Re: Swap, ZFS & ARC

From: Daniel Ebdrup Jensen <debdrup_at_FreeBSD.org>
Date: Sat, 04 Feb 2023 15:16:17 UTC
On Thu, Feb 02, 2023 at 02:28:48PM +0000, jbo@insane.engineer wrote:
>Hello folks,
>
>Based on a discussion on the forums not so long ago I tried to figure out how swap usage on a ZFS system plays together with ARC. However, I could find very little to no information on this which leads me to believe that there is some "core concept" I might be oblivious to.
>
>The main question is basically this: Your system starts to swap out data from RAM to your swap partition. This swap data on disk ultimately resides somewhere in a ZFS pool.
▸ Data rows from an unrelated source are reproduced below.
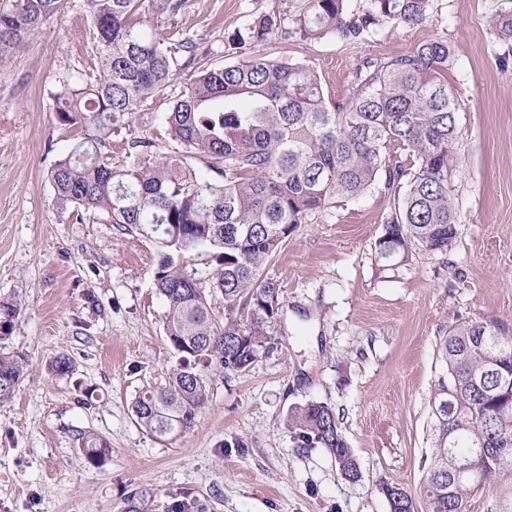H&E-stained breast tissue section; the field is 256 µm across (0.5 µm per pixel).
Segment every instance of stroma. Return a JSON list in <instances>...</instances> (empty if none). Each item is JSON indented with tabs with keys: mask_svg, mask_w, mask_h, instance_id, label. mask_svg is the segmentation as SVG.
<instances>
[{
	"mask_svg": "<svg viewBox=\"0 0 512 512\" xmlns=\"http://www.w3.org/2000/svg\"><path fill=\"white\" fill-rule=\"evenodd\" d=\"M305 0H184L183 35L212 45L256 13H294ZM512 0H434L430 21L363 41L327 38L289 55L316 66L330 99L346 101L358 67L447 36L448 79L462 93L463 167L455 180L462 234L450 253L415 250L377 272L387 206L371 192L299 225L261 269L282 289L275 344L246 371L208 369L209 399L193 431L159 441L133 402L164 384L178 355L153 284L155 244L135 230L76 220L47 172L68 154L52 95L100 74L83 0L18 47L0 52V297L22 309L0 351L27 366L0 404V512H389L381 484L424 507L421 464L432 453L435 346L450 325L494 317L512 327V64L499 62L487 20ZM74 362L58 378L49 364ZM335 406L361 468L352 483L326 449L301 448L285 425L307 401ZM105 438L92 466L81 433Z\"/></svg>",
	"mask_w": 512,
	"mask_h": 512,
	"instance_id": "1",
	"label": "stroma"
}]
</instances>
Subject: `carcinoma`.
Segmentation results:
<instances>
[{
	"mask_svg": "<svg viewBox=\"0 0 512 512\" xmlns=\"http://www.w3.org/2000/svg\"><path fill=\"white\" fill-rule=\"evenodd\" d=\"M93 27L99 79L64 83L53 93L60 126L80 131L49 172L55 199L76 211L134 228L158 250L154 286L167 310L164 329L180 361L165 385L138 394V426L161 441L195 426L209 399L205 370L230 375L270 352L283 304L281 288L260 269L316 214L370 191L388 200L375 263H405L415 247L446 254L460 237L454 203L461 167L458 112L448 81V38L424 40L389 60L357 69L346 103L325 97L318 70L295 57L261 55L288 41L376 38L389 24L429 21L433 0H306L298 12L254 14L227 40L240 59L185 64L211 54L185 37L171 43L160 29L176 25L182 0H84ZM62 0H13L0 8V49L16 47L59 12ZM488 27L502 64L512 59V10ZM163 102L166 136L178 145L154 158L150 135L128 140L124 163L101 152L137 112ZM201 162L199 173L191 161ZM20 312L0 299V336ZM441 371L432 389L431 443L424 462L427 512H467L469 496L494 486L512 467V329L497 319L461 322L438 346ZM25 359L0 353V403L9 401ZM331 405L309 401L288 414V431L325 448L344 477L359 464ZM93 464L111 453L94 434L82 437ZM390 512H417L398 483L380 487Z\"/></svg>",
	"mask_w": 512,
	"mask_h": 512,
	"instance_id": "obj_1",
	"label": "carcinoma"
}]
</instances>
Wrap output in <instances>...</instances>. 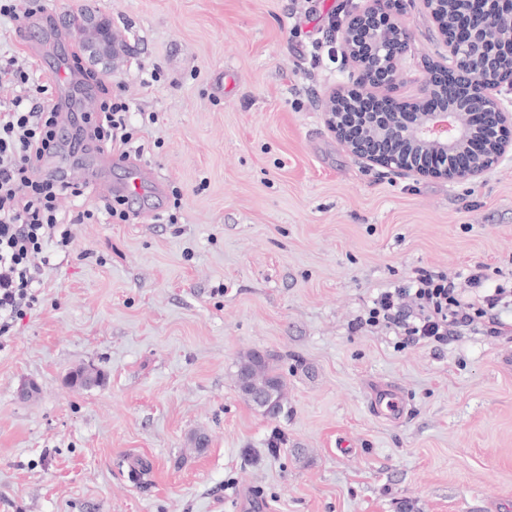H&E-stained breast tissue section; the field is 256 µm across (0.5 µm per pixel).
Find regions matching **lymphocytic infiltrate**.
<instances>
[{
    "mask_svg": "<svg viewBox=\"0 0 512 512\" xmlns=\"http://www.w3.org/2000/svg\"><path fill=\"white\" fill-rule=\"evenodd\" d=\"M129 105L122 97L101 100L82 117L92 144L127 155L133 133L127 125ZM57 105L25 106L16 97L0 112V336L10 332L39 302V271L49 262L43 253L48 240L69 247L75 225L88 212L61 215L60 197H80L84 186L67 181L60 171L40 174L42 158L64 149ZM483 264L465 277L418 268L405 283L373 298L359 327L384 324L400 337L401 346L420 342L444 347L474 325L484 335L506 333L503 310L512 308V289L487 287Z\"/></svg>",
    "mask_w": 512,
    "mask_h": 512,
    "instance_id": "1",
    "label": "lymphocytic infiltrate"
}]
</instances>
If this data then gets accessed, it might be cached by ARC essentially eating up memory again which seems counter productive.
>Is there any magic which prevents swap partitions from being loaded into ARC? Or is this a non-issue for some other reason?
>
>Best regards,
>~ joel

Hi Joel,

      The catch-22 mentioned elsewhere in the thread isn't unique, it's a
      function of how virtual memory systems work when they have paging,
      even if they're designed to try and work around them (which, as
      others have pointed out, is how FreeBSD works).

      The only way around it that I know of is to adjust the VM
      watermarks that control when certain triggers happen, but
      unfortunately this process is workload dependent, so there's no
      real way of making recommendations short of "if you're still seeing
      the catch-22 after adjusting the values, adjust them more".

      The values that need to be adjusted are the following OIDs,
      using sysctl(8):
      vm.v_free_min, vm.v_free_target, vm.v_free_reserved,
      vm.v_inactive_target, and vm.v_free_severe.

      There is a pretty big downside to this, though - which is that it
      means a much bigger portion of your memory will be completely
      unused at any given point; which consequently mean your ARC is much
      less efficient, there's less room for more things in other caches,
      and you're still paying for the electricity to keep the memory
      state of the unused memory.
      There's also an issue you can run into if you ever have a panic(9)
      and it's caused by something in ZFS, because that'll mean that the
      core file can't be reliably expected to produce a meaningful
      backtrace.

      Ultimately, it's a question of what's easier - if you've setup your
      pool with no swap, and didn't reserve some space for future
      expansion and/or can't be arsed to do the zfs send | receive onto a
      new pool that has the space for it, the above method will at least
      let you get swap on ZFS without having to worry about the ZPL from
      using file extents (which is never a good idea, not even on UFS).

      As for your second question, the dataset zfsprops(7) parameter that
      you're looking for is primarycache, as it can be set to none.
      You'll also want to use org.freebsd:swap, turn off checksumming and
      compression, and disable sync.

Yours,
Daniel Ebdrup Jensen